Coming to orientation meant leaving Seattle on the same day that I finished school at Ingraham. Though this made for a stressful week leading up to departure, I am truly glad I was able to participate. I’ve met many interesting people from all over the world, all of us sharing in common the main activities of the next year or so of our lives. At dinner tonight, I sat with a family going to serve at a school in Niger. “That’s so cool!” said another new staff member, heading like me to BFA, “Now we know these people from everywhere!” It’s true. Spinning a globe will now bring to mind the faces of people that I’ve met briefly here. But it’s more than meeting; these days have been about stories and prayer, about faith and calling. Sharing such thoughts in common, the experience has been an incredible encouragement.
One of our presenters, Jay Adams, urged us to open our eyes while abroad, specifically in Germany, to get to know “the universal Church.” It’s a term I haven’t heard in a while, but the exhortation rings true for me here. I am, and continue to be, amazed by the uniting power of sharing Christ in common. Here we are, 39 people coming to the faith from different cultural, ethnic and educational traditions. We worship differently, think differently, vote differently, and perhaps even interpret Scripture differently.
Yet we share a love of Christ, a passion to follow Him. Of course this community is temporary; in two days this physical group will return to email form, as we evaporate back or onward to our next steps. But here, for a moment, I remember that the bonds that unite us are greater than those that divide, and see in our group the universal Church that Jay encouraged us to seek.
I like it. And I’m excited to keep looking when I leave North America tomorrow. God is everywhere, and the Church is far bigger than I sometimes think.

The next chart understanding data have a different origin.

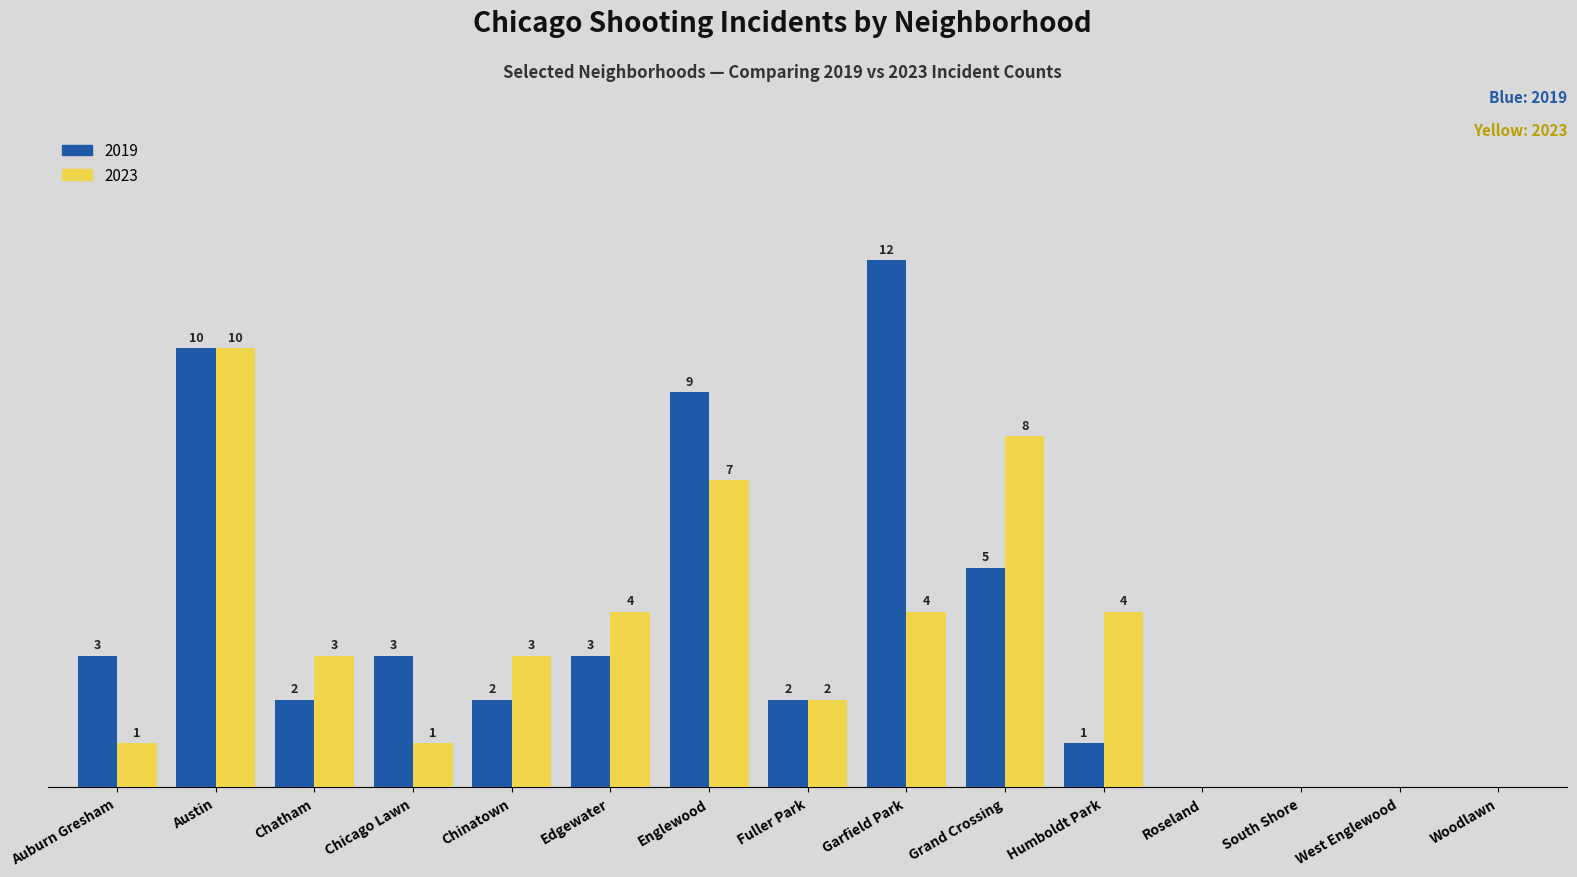

At which category does the chart reach its peak across all series?

Garfield Park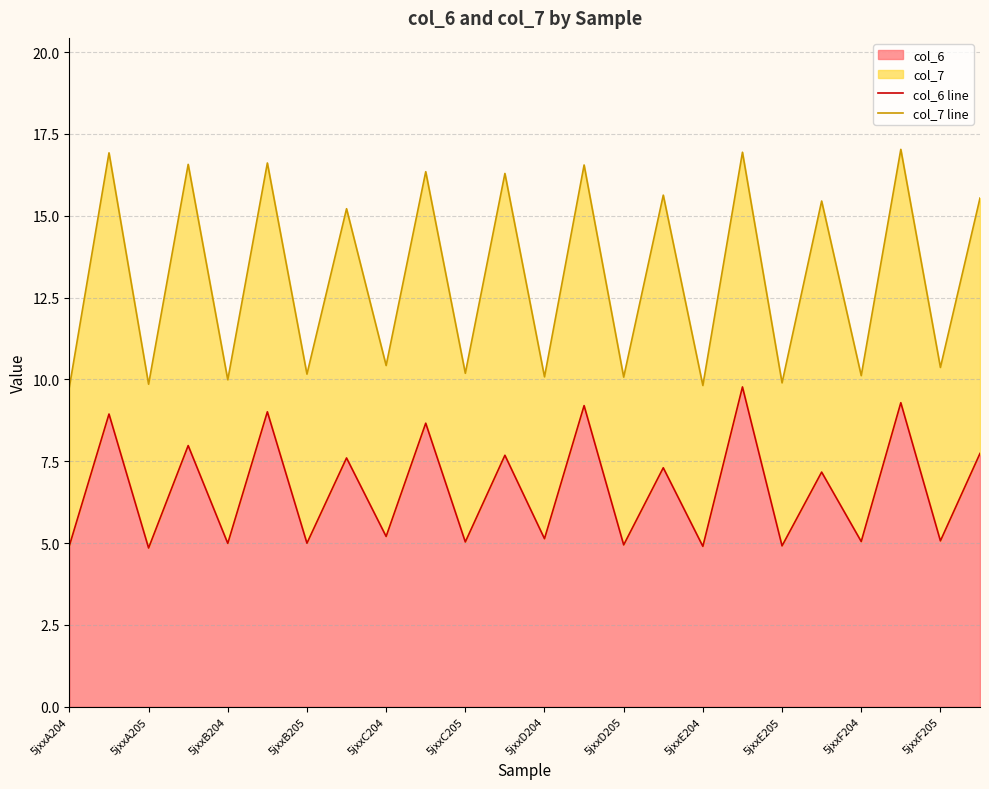

The value of col_6 at 5jxxE205 is 4.9. True or false?

True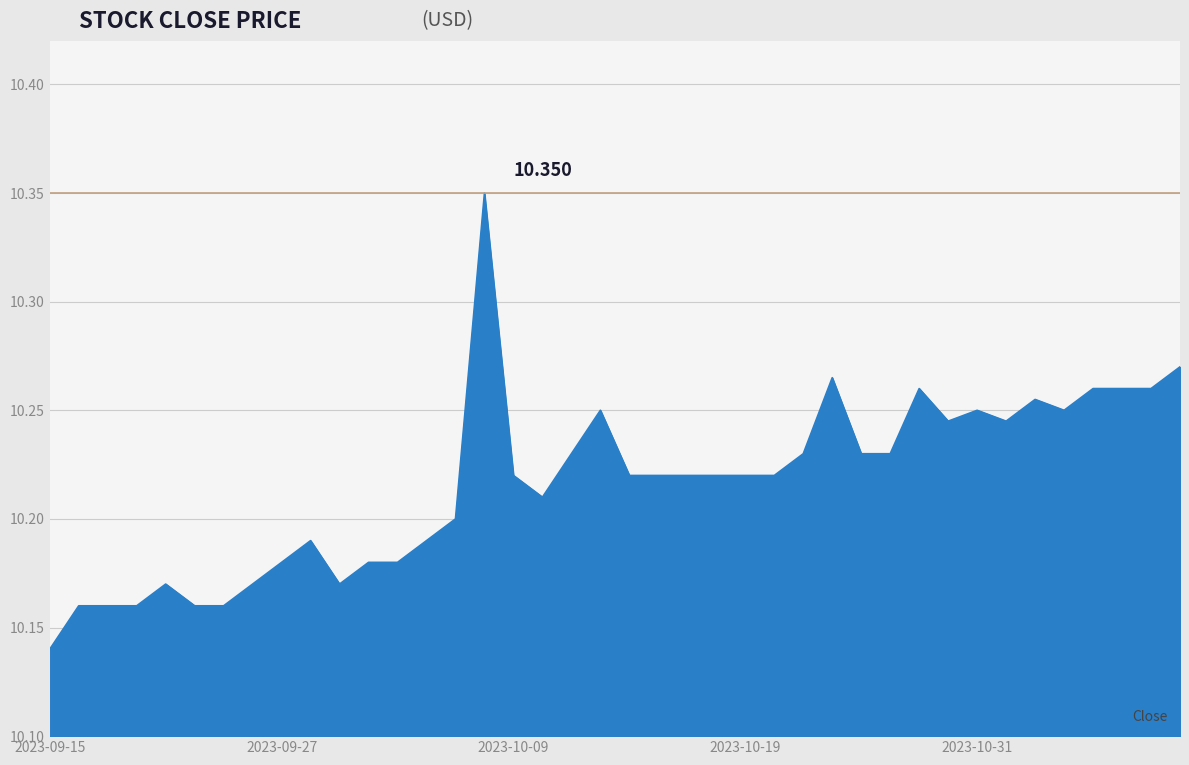

How many lines are shown in the chart?

1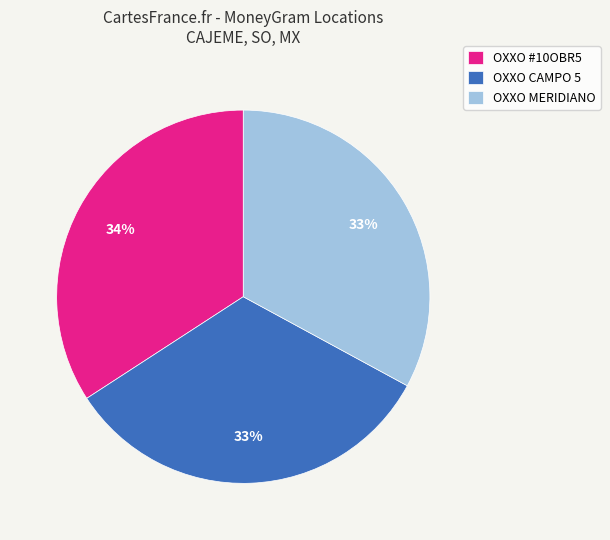

To the nearest percent, what portion does OXXO MERIDIANO represent?

33%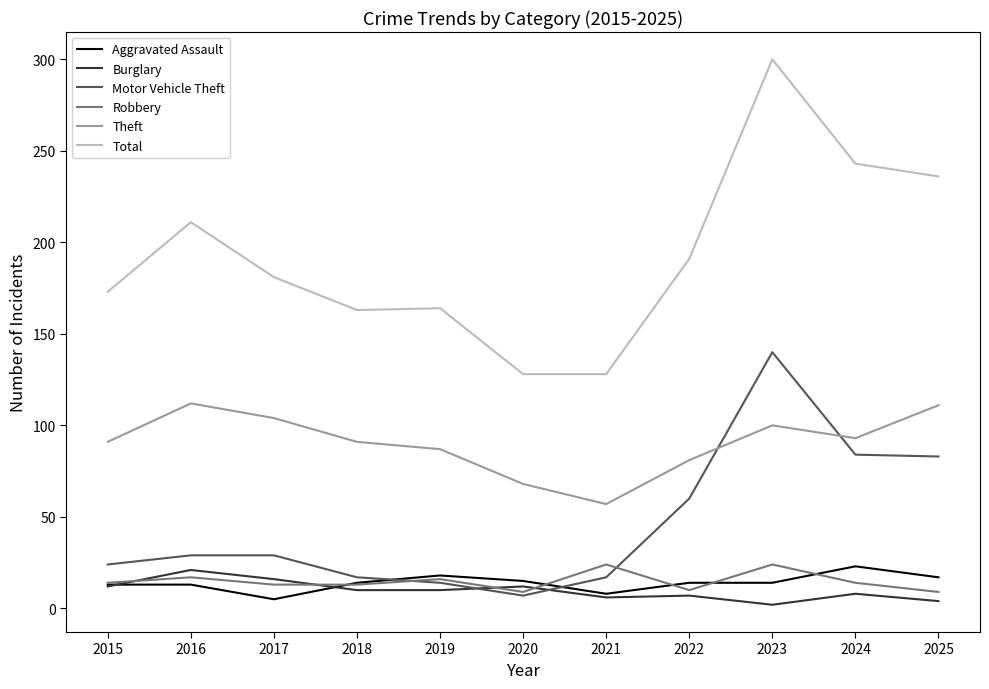

True or false: Theft and Aggravated Assault cross at least once.

False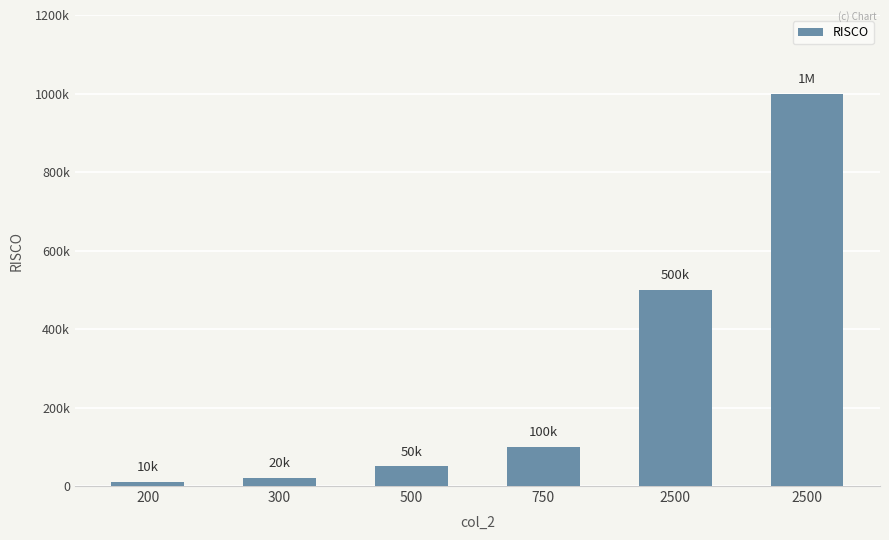

Are the bars horizontal?

No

While in Helsinki I attended an English church in the International Evangelical Church in Finland. There I felt every Sunday exactly that “one church” idea! It was always so refreshing to realize I was really worshipping with people from every continent. Our interactions were easier in the coffee hours, because there was an automatic common ground (God, one body of Christ) to cling to during initial small talk and later in our friendships.
🙂 Thanks for this post (and all your posts). Very encouraging!